### Text shown
┌────────

The Jackson R-2 School Board approved for Incite Design Studios to design artificial turf fields for football and soccer, as well as moving sod that would no longer be needed to the junior high football field.
Incite Design Studios, which worked with the District on designing the current bond renovation, will design and put the project out for bid. The cost for these services is 4.5 percent of the finished project.
As part of the study, the District will also look into adding a shock pad underneath the turf on the football field. The shock pad helps protect students from getting a concussion if their head hits the field.
Superintendent John Link said this had been something that the District had talked about for a long time, and it is time for the District to take a serious look at whether to add artificial turf. He added that if they go forward with the project, the District would save money that they currently spend on maintenance for the grass fields.
“With our football field, we’re on that thing four or five nights a week,” Link said. “We’ve been fortunate with the weather the past couple of years that our fields are still in pretty good shape, but you have junior high, JV and varsity playing out there, plus band.”
Link added that if the plan went forward, the band would be able to practice more on the field, freeing up their current practice space for a future performing arts center.

└────────

### Extracted entries
┌────────

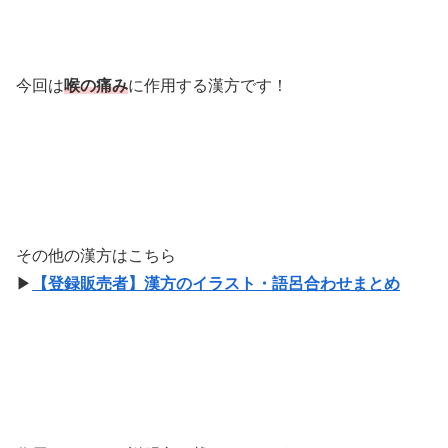
今回は
喉の痛み
に作用する漢方です！
その他の漢方はこちら
▶
【登録販売者】漢方のイラスト・語呂合わせまとめ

└────────

### What you need to do
- 1) From the article on the turf fields, list the groups that Link says use the football field.
- 2) Echo the stretch of the article on the turf fields from "The Jackson R-2" through "the finished project.".

### Task answers
- 1)
- Junior high
- JV
- Varsity
- Band

- 2)
The Jackson R-2 School Board approved for Incite Design Studios to design artificial turf fields for football and soccer, as well as moving sod that would no longer be needed to the junior high football field.
Incite Design Studios, which worked with the District on designing the current bond renovation, will design and put the project out for bid. The cost for these services is 4.5 percent of the finished project.